During the night the folks came across this scene.

An abandoned dog was looking for a comfortable, protected place to sleep. He chose baby Jesus as his comfort. No one had the heart to send him away so he was there all night. 
*







*We should all have the good sense of this dog and curl up in Jesus' lap from time *




*to time.*




*This is too sweet not to share. No one mentioned that the dog breed is a "shepherd!" 
*


----------



## C's Mom (Dec 7, 2009)

Cathy, the pic did not come up for me?????


----------



## Cathy's Gunner (Dec 4, 2008)

Odd, it's here when I look at it. Are you getting a X in a box? Can you right click on it where it says show picture? Does anyone else have a problem seeing it?

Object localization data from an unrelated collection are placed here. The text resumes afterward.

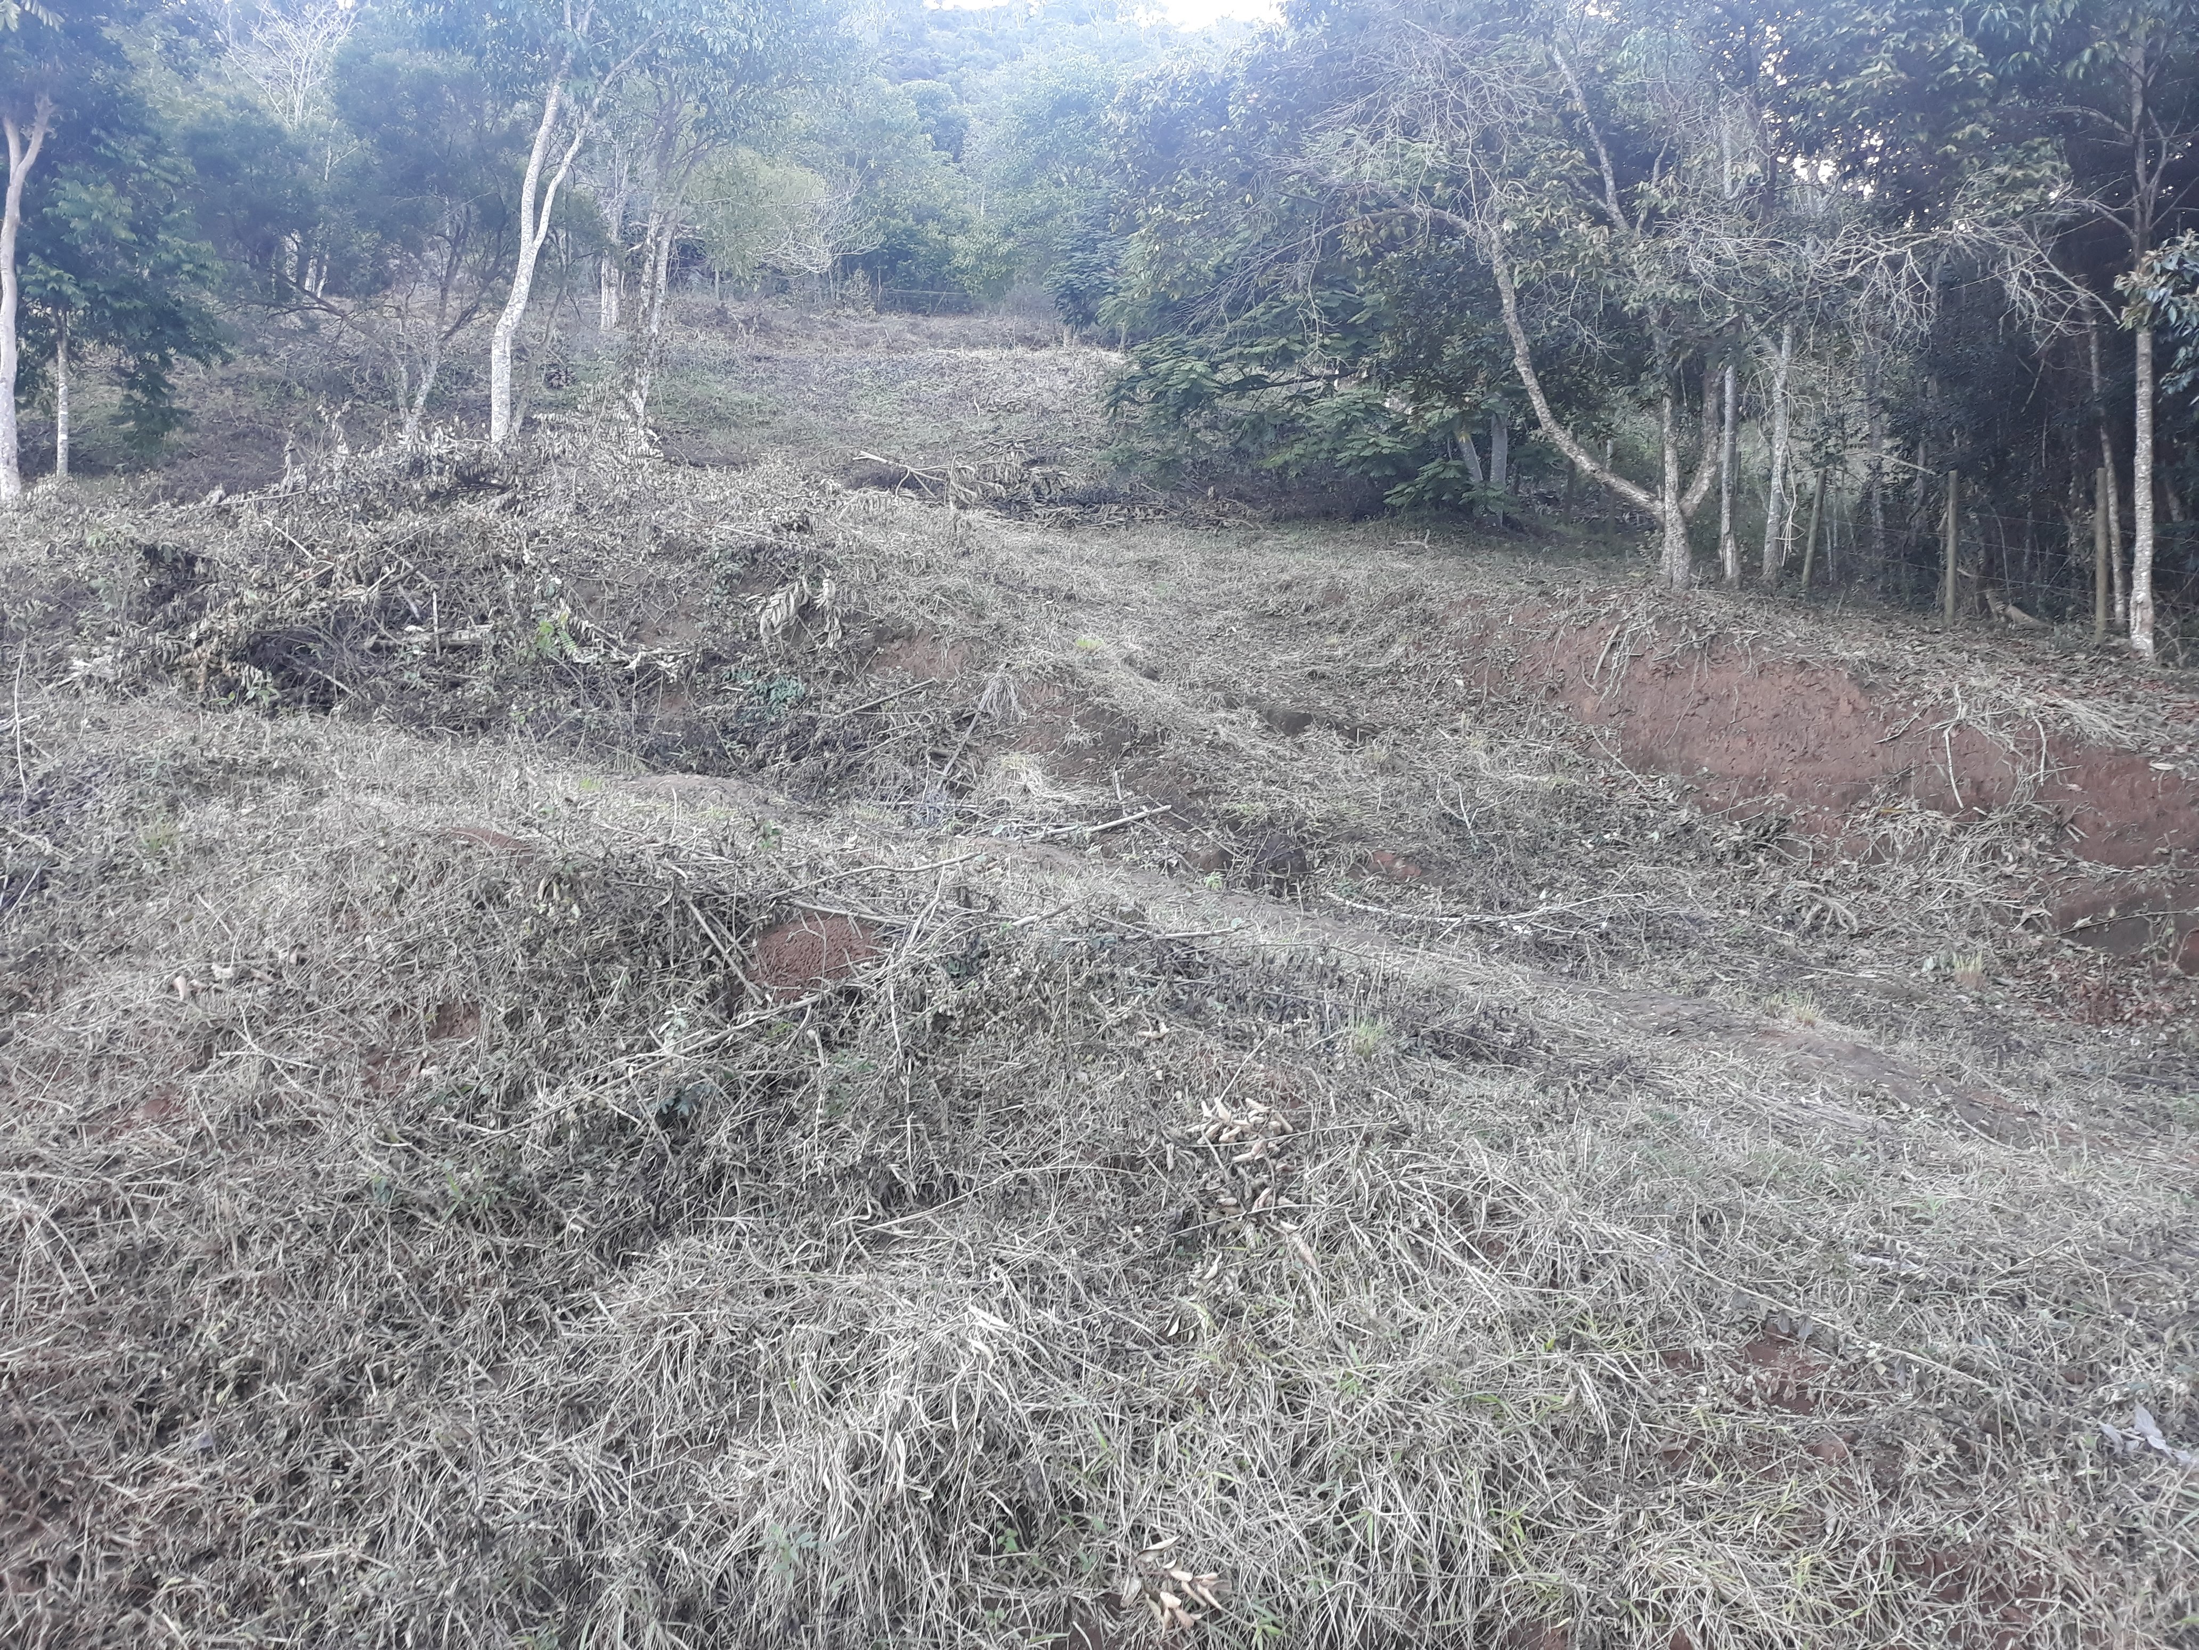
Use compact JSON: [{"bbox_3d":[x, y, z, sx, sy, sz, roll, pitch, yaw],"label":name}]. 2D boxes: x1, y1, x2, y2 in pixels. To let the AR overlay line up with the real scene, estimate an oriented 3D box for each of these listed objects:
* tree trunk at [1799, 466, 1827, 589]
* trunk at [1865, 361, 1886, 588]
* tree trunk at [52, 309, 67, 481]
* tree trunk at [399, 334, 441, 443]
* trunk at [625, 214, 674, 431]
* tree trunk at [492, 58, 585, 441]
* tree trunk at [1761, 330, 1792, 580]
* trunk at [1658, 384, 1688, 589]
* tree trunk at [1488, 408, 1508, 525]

It's a picture of a small GSD curled up around a baby Jesus doll in manger.


----------



## Adriennelane (Feb 13, 2008)

I'm not getting anything.


----------



## C's Mom (Dec 7, 2009)

Cathy, I right clicked on the pic and still nothing??????


----------



## Cathy's Gunner (Dec 4, 2008)

Sorry everyone. I can see it but not sure how to show it to all of you.


----------



## Adriennelane (Feb 13, 2008)

Is there a link to it that you can share?


----------



## Cathy's Gunner (Dec 4, 2008)

It was sent to me in an email and there was no link, sorry everyone.


----------



## pwrstrk02 (Aug 11, 2010)

ahhh! how disapointing. i cant see it.


----------



## GoldensGirl (Aug 2, 2010)

*Photo and link*

Here's a link to a news story on this topic: PHOTO OF<br> THE DAY:<br> Asleep in a manger | BREAKING NEWS | Sky Valley Chronicle Washington State News

And the image follows.

Lucy


----------



## kwhit (Apr 7, 2008)

I think this is the picture:

http://3.bp.blogspot.com/_37JbapWjBpo/S-YQQPEulwI/AAAAAAAADVk/uEUZDcZn95A/s1600/Fwdog.jpeg


----------



## C's Mom (Dec 7, 2009)

Awww, that was a sweet pic. I hope this doggie finds a good home.


----------



## Adriennelane (Feb 13, 2008)

That just about brings me to tears.


----------